Key use cases for AI transparency
AI transparency has many facets, so teams must identify and examine each of the potential issues standing in the way of transparency. Parmar finds it helpful to consider the following use cases:
- Data transparency. This encompasses understanding the data feeding AI systems, a crucial step in identifying potential biases.
- Development transparency. This involves illuminating the conditions and processes in AI model creation.
- Model transparency. This reveals how AI systems function, possibly by explaining decision-making processes or by making the algorithms open source.
- Security transparency. This assesses the AI system's security during development and deployment.
- Impact transparency. This evaluates the effect of AI systems, which is achieved by tracking system usage and monitoring results.
The future of AI transparency
AI transparency is a work in progress as the industry discovers new problems and better processes to mitigate them.
"As artificial intelligence adoption and innovation continues its surge, we'll see greater AI transparency, especially in the enterprise," Blumenfeld predicted. But the approaches to AI transparency will vary depending on the needs of a given industry or organization.

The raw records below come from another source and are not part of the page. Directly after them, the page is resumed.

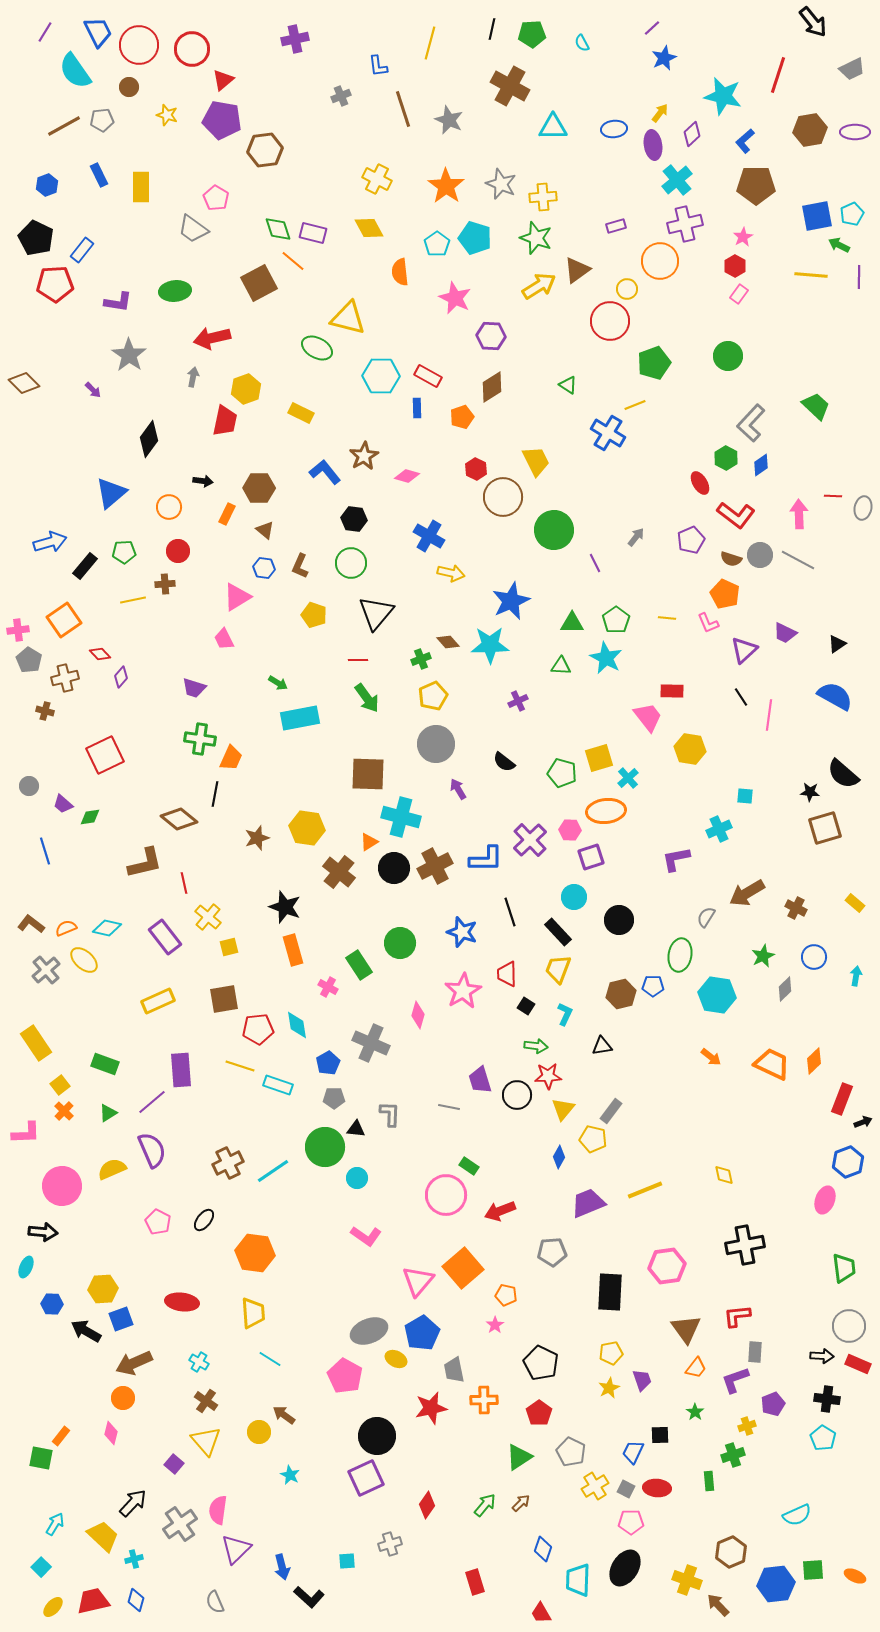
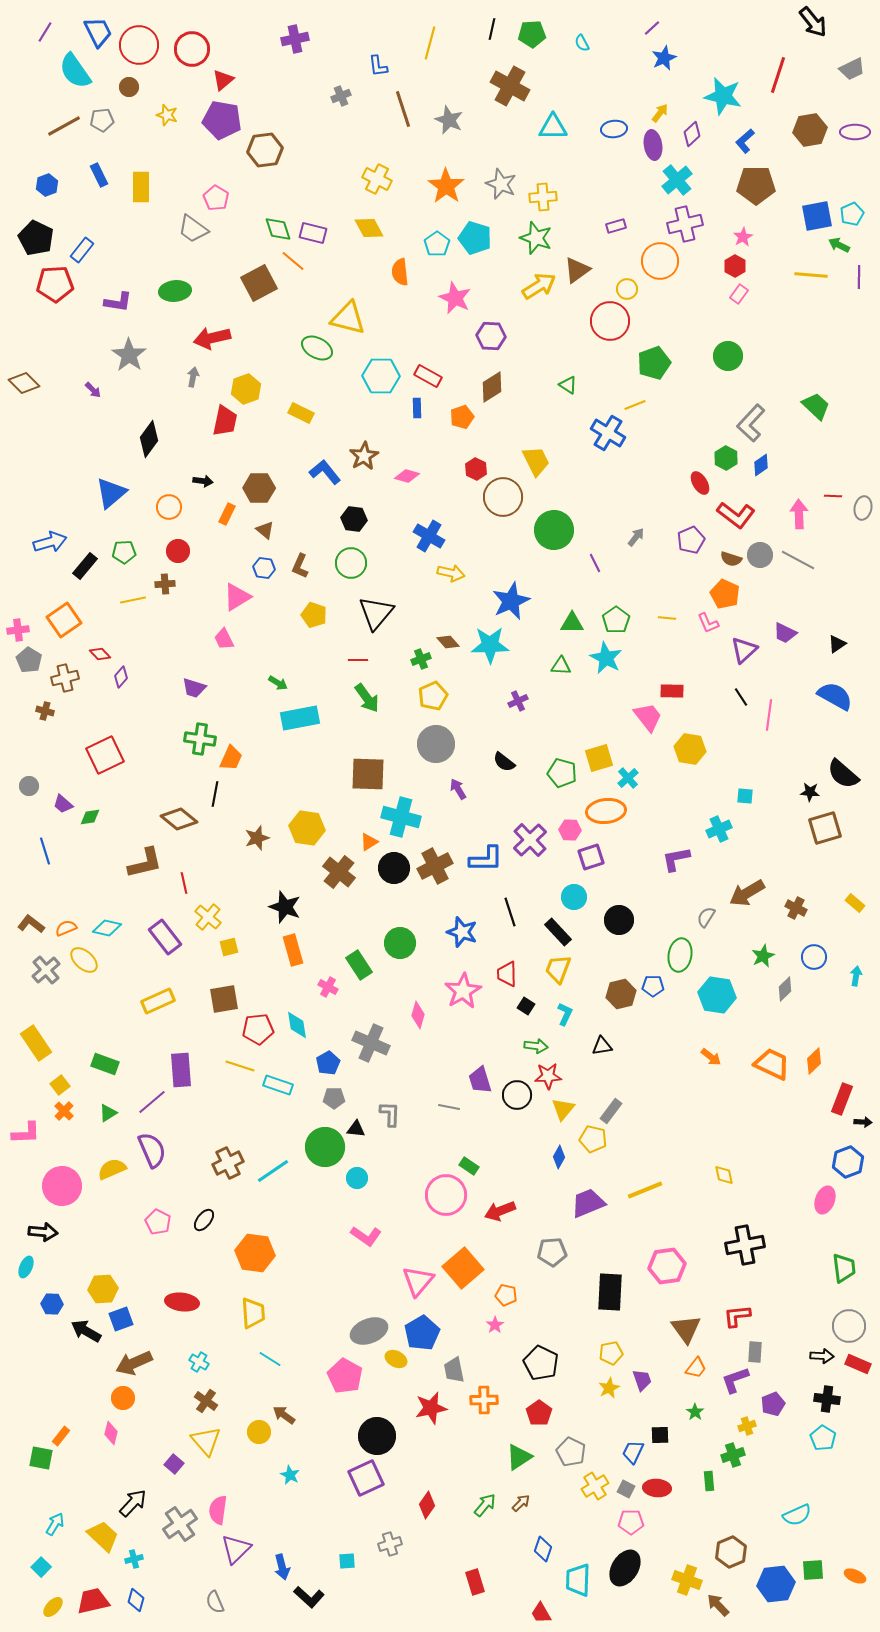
black arrow at (863, 1122): rotated 24 degrees clockwise
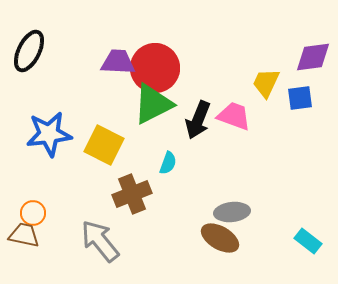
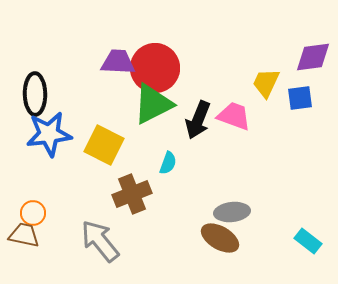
black ellipse: moved 6 px right, 43 px down; rotated 27 degrees counterclockwise
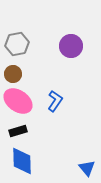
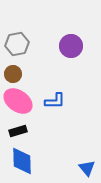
blue L-shape: rotated 55 degrees clockwise
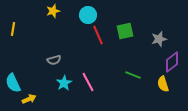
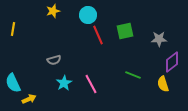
gray star: rotated 14 degrees clockwise
pink line: moved 3 px right, 2 px down
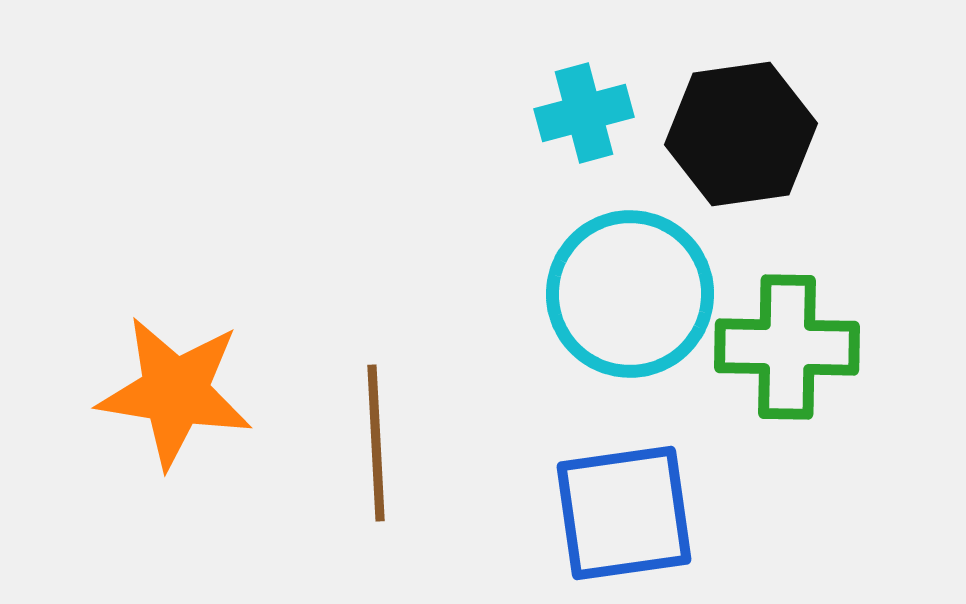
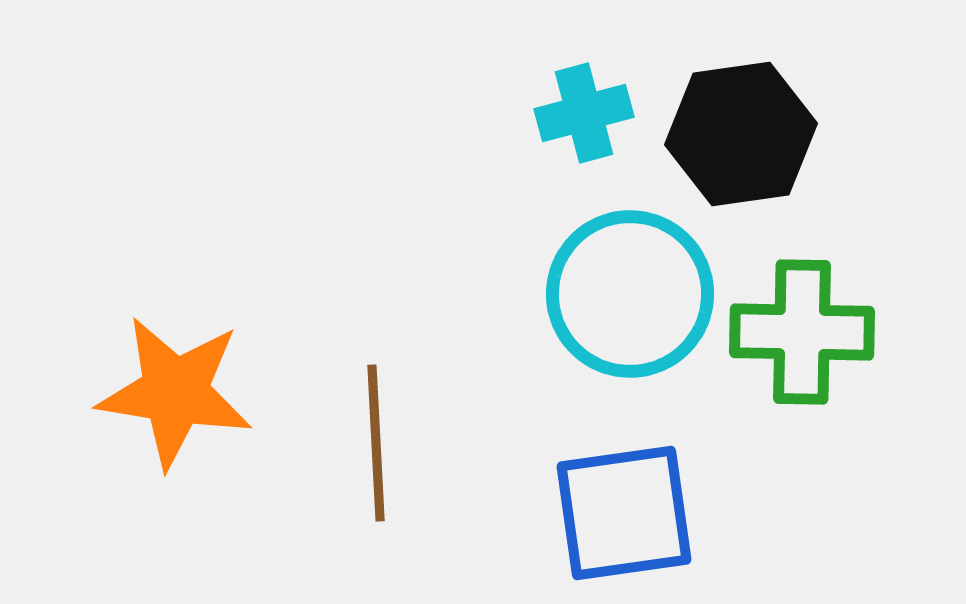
green cross: moved 15 px right, 15 px up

Carroll predicts that insurance premiums in domains where AI risk is material could also shape the adoption of AI transparency efforts. These will be based on an organization's overall system risk and evidence that best practices have been applied in model deployment.
Masood believes regulatory frameworks likely will play a vital role in the adoption of AI transparency. For example, the EU AI Act highlights transparency as a critical aspect. This is indicative of the shift toward more transparency in AI systems to build trust, facilitate accountability and ensure responsible deployment.
"For professionals like myself, and the overall industry in general, the journey toward full AI transparency is a challenging one, with its share of obstacles and complications," Masood said. "However, through the collective efforts of practitioners, researchers, policymakers and society at large, I'm optimistic that we can overcome these challenges and build AI systems that are not just powerful, but also responsible, accountable and, most importantly, trustworthy."
This article includes reporting and writing by David Petersson.